6.2.1 The Transformation Matrix Approach

Let us consider an experimental XANES dataset \(\mu_{ij}\) composed by M energy points and L spectra (i.e. dim(\(\mu_{ij}\)) = M × L), acquired during an experiment, where one or more physical or chemical variables are varying (e.g. time, temperature, pressure, pH …). Each spectrum \(\mu_{i}\) of the dataset \(\mu_{ij}\) can be expressed as a linear combination of N pure spectral components \(s_{j}\) (with N < L) as follow:

$$ \mu_{i} = \mathop \sum \limits_{j = 1}^{N} c_{ij} s_{j} + \varepsilon_{i} $$
(6.1)

Equation (6.1) is the so-called Lambert and Beer equation [19]. Under this representation, \(\mu_{i}\) and \(s_{j}\) are one-dimensional vectors with length equal to M, while the scalar term \(c_{ij}\) is the fraction of the jth component acquired during the ith scan (with i = 0, 1, …, L). Finally, the vector \(\varepsilon_{i}\) represents the experimental noise values associated to the ith vector in the dataset. It is worth noting that each of the N components must refer to a determined chemical species present in the analysed data mixture and must show some well-defined spectroscopic features able to visually characterize it (e.g. edge position, intensity/shape of the white line peak; number, energy position, and intensity and pre-edge and rising-edge peak …).

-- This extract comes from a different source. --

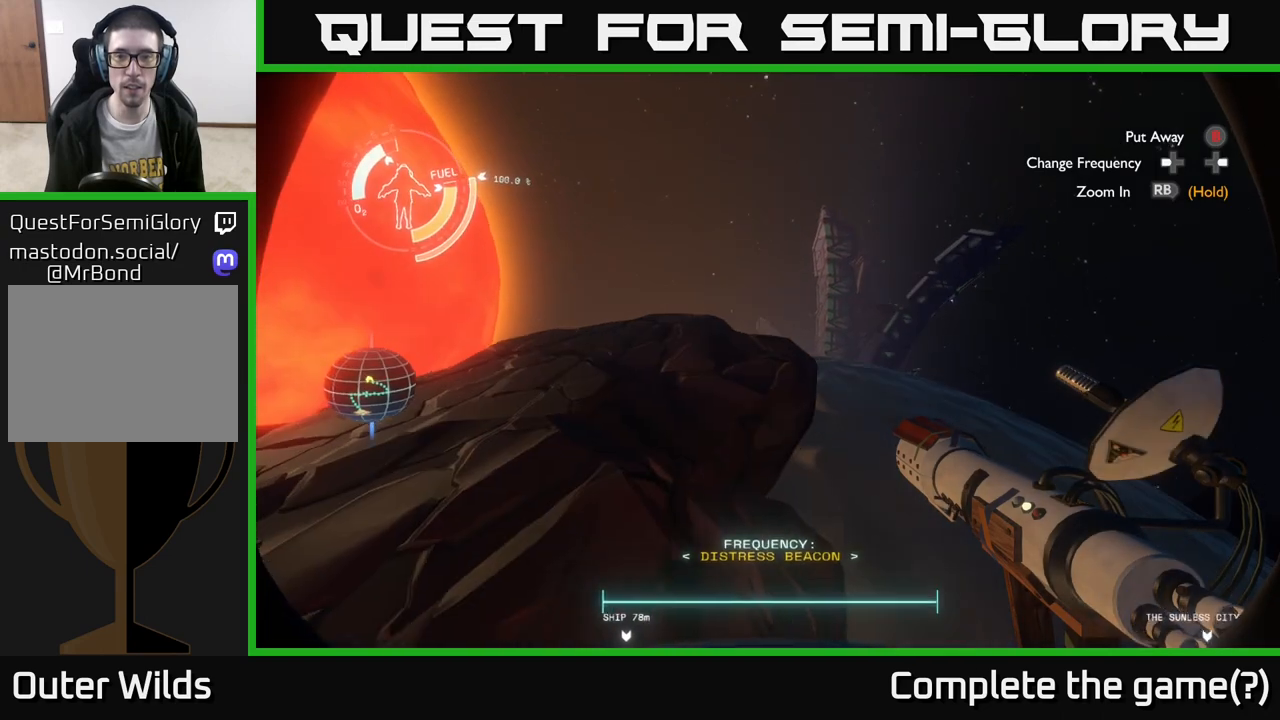
{"buttons": [], "left_stick": "up-right", "right_stick": "center", "events": [[200, "left_stick", "up"], [317, "left_stick", "up-right"]]}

Considering Eq. (6.1), one would recover, starting from each experimental spectrum \(\mu_{i}\), the related pure spectra \(s_{j}\) and the associated concentration values \(c_{ij}\). This request can be seen as an inverse problem. Herein, we present a mathematical method based on the usage of a transformation matrix able to find a solution of (6.1) realizing this kind of bilinear separation, entering in this way, in the family of the Multivariate Curve Resolution (MCR) methods [19, 20].

The first step of this approach foresees the application of the singular value decomposition (SVD) on the experimental dataset \(\mu_{ij}\) as follow:

$$ \mu_{ij} = u_{ik} \sigma_{kl} v_{lj} $$
(6.2)

where \(u_{ik}\) is the absorption coefficient for the component k, \(\sigma_{kl}\) is the element of a diagonal matrix, called singular values matrix, having the diagonal elements sorted in decreased order while the product \(w_{kj} = \sigma_{kl} v_{lj}\) can be considered as the concentration value associated to the kth specie. Different statistical and empirical criteria can be employed, on the basis of the analysis of \(\sigma_{kl}\), to define how many components correspond to the real pure species with different absorption coefficient (i.e. N) and which of them are instead associated to the experimental noise (L–N). Among all of them, due to its effective interpretability, we employed in this work the analysis of the scree plot, as reported afterwards in Fig. 6.4a.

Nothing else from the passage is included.